Re: [v9 3/5] mm, oom: cgroup-aware OOM killer

From: Roman Gushchin
Date: Tue Oct 03 2017 - 10:38:51 EST


On Tue, Oct 03, 2017 at 04:22:46PM +0200, Michal Hocko wrote:
> On Tue 03-10-17 15:08:41, Roman Gushchin wrote:
> > On Tue, Oct 03, 2017 at 03:36:23PM +0200, Michal Hocko wrote:
> [...]
> > > I guess we want to inherit the value on the memcg creation but I agree
> > > that enforcing parent setting is weird. I will think about it some more
> > > but I agree that it is saner to only enforce per memcg value.
> >
> > I'm not against, but we should come up with a good explanation, why we're
> > inheriting it; or not inherit.
>
> Inheriting sounds like a less surprising behavior. Once you opt in for
> oom_group you can expect that descendants are going to assume the same
> unless they explicitly state otherwise.
>
> [...]
> > > > > > @@ -962,6 +968,48 @@ static void oom_kill_process(struct oom_control *oc, const char *message)

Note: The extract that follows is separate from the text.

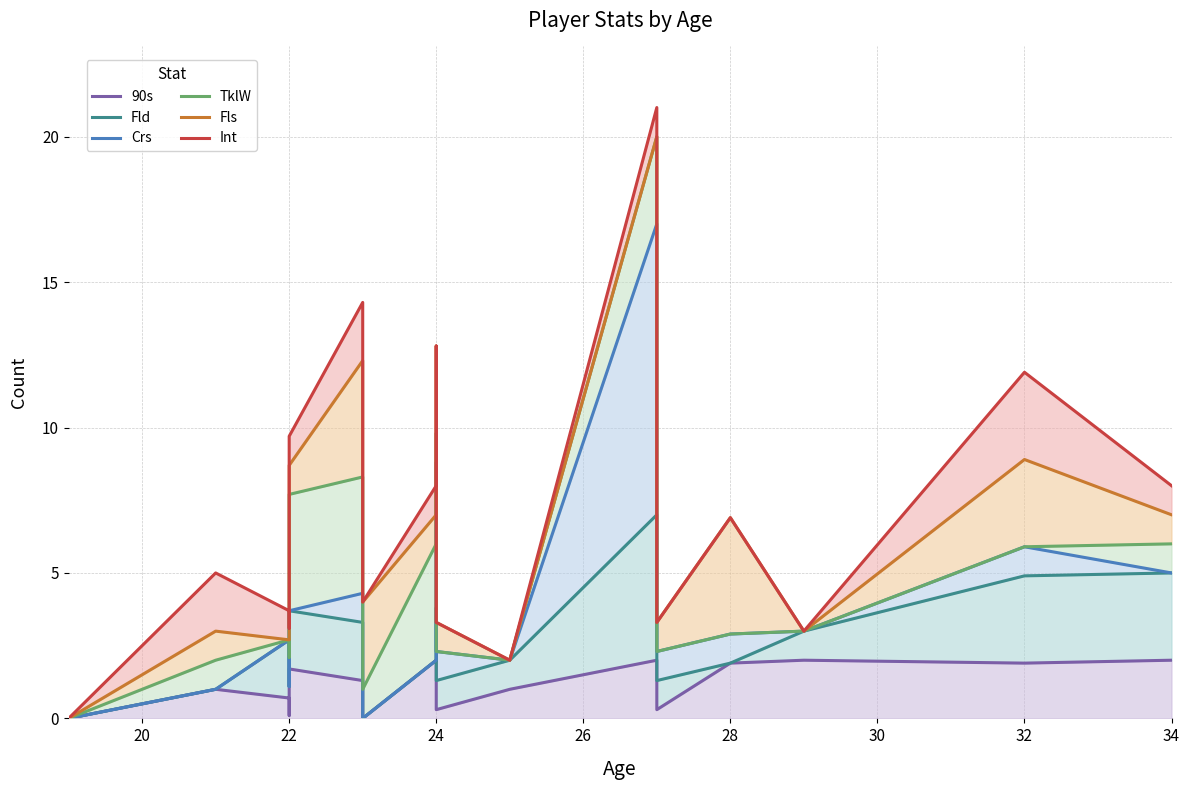

What is the difference between the maximum and minimum values in the Int series?

21.0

> > > > > > __oom_kill_process(victim);
> > > > > > }
> > > > > >
> > > > > > +static int oom_kill_memcg_member(struct task_struct *task, void *unused)
> > > > > > +{
> > > > > > + if (!tsk_is_oom_victim(task)) {
> > > > >
> > > > > How can this happen?
> > > >
> > > > We do start with killing the largest process, and then iterate over all tasks
> > > > in the cgroup. So, this check is required to avoid killing tasks which are
> > > > already in the termination process.
> > >
> > > Do you mean we have tsk_is_oom_victim && MMF_OOM_SKIP == T?
> >
> > No, just tsk_is_oom_victim. We're are killing the biggest task, and then _all_
> > tasks. This is a way to skip the biggest task, and do not kill it again.
>
> OK, I have missed that part. Why are we doing that actually? Why don't
> we simply do
> /* If oom_group flag is set, kill all belonging tasks */
> if (mem_cgroup_oom_group(oc->chosen_memcg))

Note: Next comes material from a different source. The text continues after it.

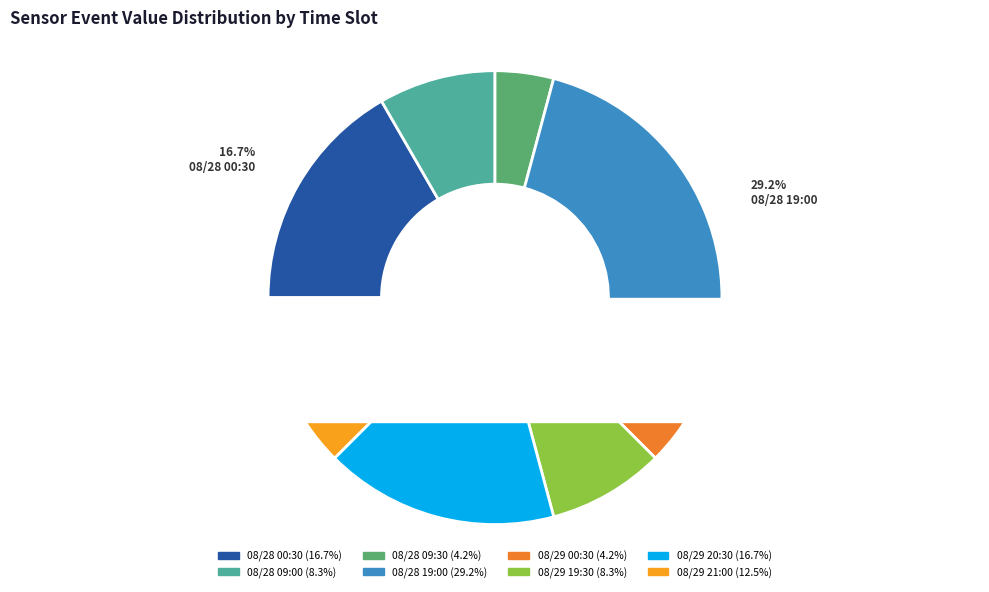

To the nearest percent, what is the average slice percentage?

12%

> mem_cgroup_scan_tasks(oc->chosen_memcg, oom_kill_memcg_member,
> NULL);
>
> we are going to kill all the tasks anyway.

Well, the idea behind was that killing the biggest process give us better
chances to get out of global memory shortage and guarantee forward progress.
I can drop it, if it considered to be excessive.